Mas Deus é Pai e ouve-nos sempre. Tudo concorre para o nosso bem, podemos não o compreender hoje à luz dos sentimentos humanos, mas acredito que, de um modo sobrenatural, acreditamos sinceramente que um Pai afetuoso, carinhoso e preocupado, não nos pode, de todo, dar coisas más. Um dia far-se-á luz e compreenderemos o que Deus nos tinha reservado. E que, nestes momentos, todos sejamos sempre apoiados por Maria, nossa Mãe do Céu, grande intercessora, que nunca abandona um filho seu. Sou testemunha de vários acontecimentos que pareciam ser finais, e que recuperam quando já ninguém acreditava.
Passo a referir um. Uma pessoa muito amiga teve um dia um grave acidente de viação. Ficou em coma durante muito tempo. Os médicos referiram para nos prepararmos para o pior, dificilmente recuperaria. Mas se tal viesse a acontecer teria graves sequelas.
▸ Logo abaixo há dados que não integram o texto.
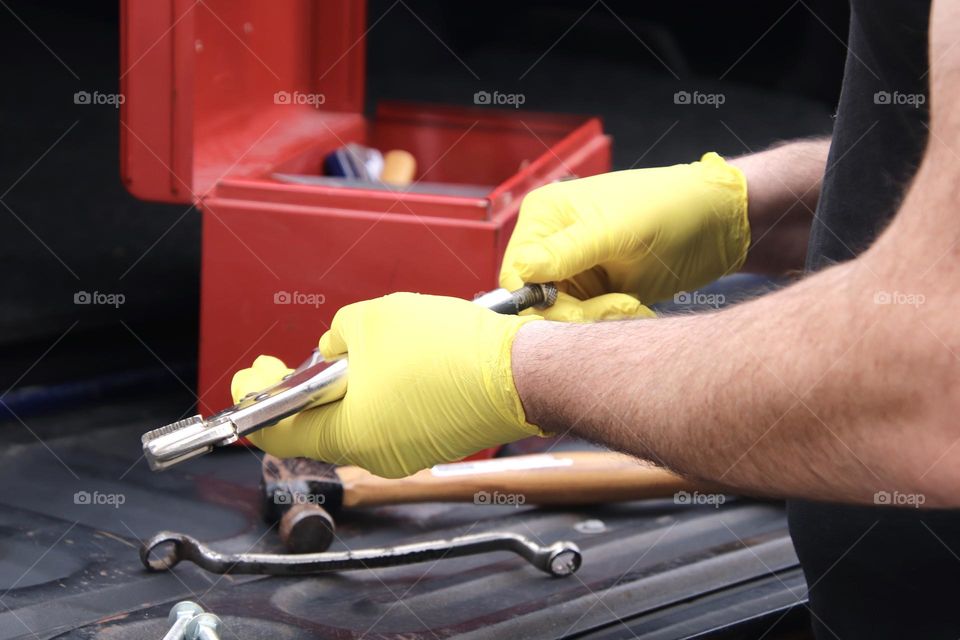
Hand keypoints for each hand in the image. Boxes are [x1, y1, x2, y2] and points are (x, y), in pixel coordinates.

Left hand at [231, 293, 543, 477]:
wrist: (521, 371)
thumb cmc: (450, 350)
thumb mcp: (373, 319)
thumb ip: (337, 335)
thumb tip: (334, 347)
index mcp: (349, 432)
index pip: (280, 429)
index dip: (255, 399)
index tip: (249, 378)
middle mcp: (375, 453)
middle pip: (320, 425)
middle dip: (304, 388)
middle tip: (293, 361)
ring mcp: (407, 451)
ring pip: (358, 421)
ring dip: (346, 388)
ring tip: (353, 350)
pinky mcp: (434, 441)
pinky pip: (390, 419)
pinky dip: (379, 394)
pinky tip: (391, 362)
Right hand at [500, 153, 748, 319]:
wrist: (719, 221)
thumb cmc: (670, 209)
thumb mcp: (617, 230)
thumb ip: (567, 252)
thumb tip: (521, 271)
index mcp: (543, 217)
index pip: (516, 275)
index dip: (540, 301)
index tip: (583, 307)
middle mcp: (550, 243)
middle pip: (536, 303)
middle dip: (576, 314)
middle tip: (622, 307)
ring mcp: (573, 269)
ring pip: (560, 317)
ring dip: (597, 321)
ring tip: (634, 307)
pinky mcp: (595, 291)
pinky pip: (584, 322)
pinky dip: (608, 323)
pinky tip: (637, 310)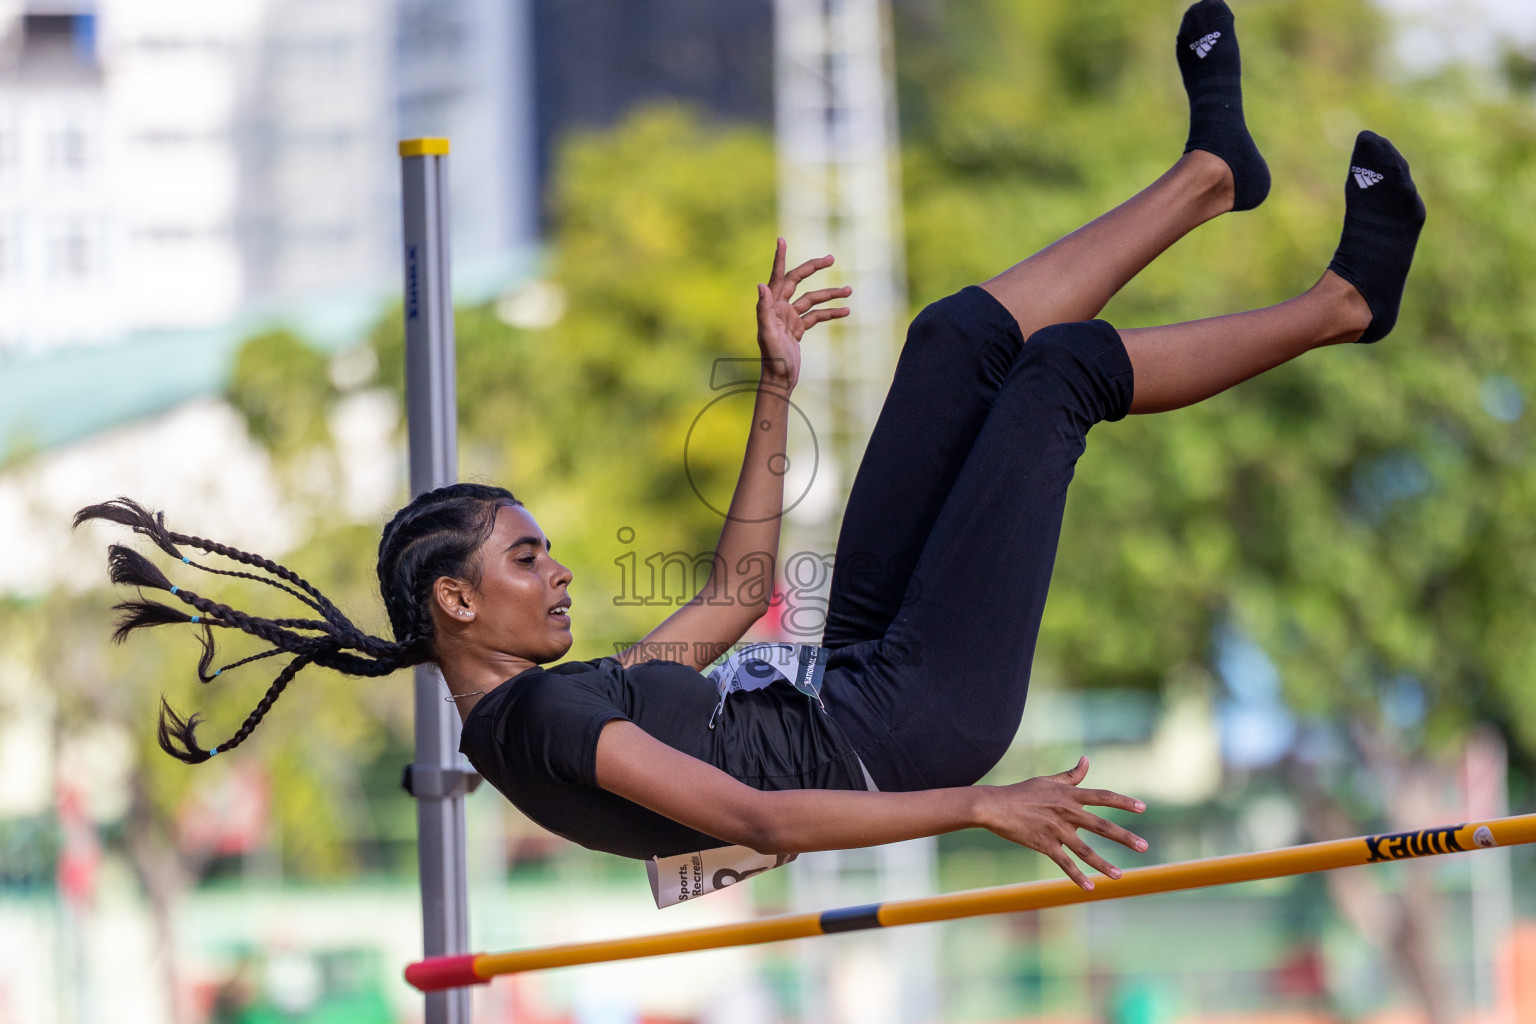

Durante dias a fio acompanhei a amiga nas suas visitas ao marido que se encontrava nos cuidados intensivos. Questionava-me muito angustiada, com um pedido de ajuda, o que mais poderia fazer pelo marido. Não esqueço o seu olhar desesperado e um pouco desorientado. Tranquilamente, apesar de muito consternada com a situação vivenciada, transmiti-lhe que era necessário ter calma, que tudo iria correr pelo melhor, incutindo-lhe alguma esperança no futuro. E o tempo foi passando, muitas pessoas rezavam por esta família. Eu e o meu amigo, tínhamos uma coisa em comum. Gostávamos de tarde de maçã quente acompanhada por uma bola de gelado de baunilha. Lembro-me que durante uma visita, lhe ter perguntado: “Quando é que te pões bom para irmos comer uma fatia de tarte de maçã?
E o tempo continuou a passar… Um dia, ganhei coragem e disse à minha amiga: “Sabes, o melhor era ser-lhe ministrada a Unção dos Doentes. Acredito que é uma grande ajuda. Quando têm possibilidade de recuperar, a Unção dos Doentes constitui uma enorme ajuda. Por outro lado, se têm de partir, vão em paz”. A minha amiga, num tom muito esperançoso, disse-me: “Conheces um sacerdote que possa dar-lhe a Unção dos Doentes”? Respondi-lhe afirmativamente e de imediato, pedi a ajuda de um sacerdote, expondo a gravidade da situação e a sua urgência. Algumas horas depois o meu amigo levava a Unção dos Doentes. Sentimos uma enorme paz. No dia seguinte, quando o fomos visitar, abriu os olhos, tendo-me perguntado quando íamos comer a tarte de maçã. Foi indiscritível a alegria vivenciada naquele momento. Na verdade, não podemos nunca perder a esperança. A fé, a oração, o carinho, o afeto, nos momentos mais difíceis ajudam muito a enfrentar a doença. E “quando se gosta de alguém, gosta-se mesmo”.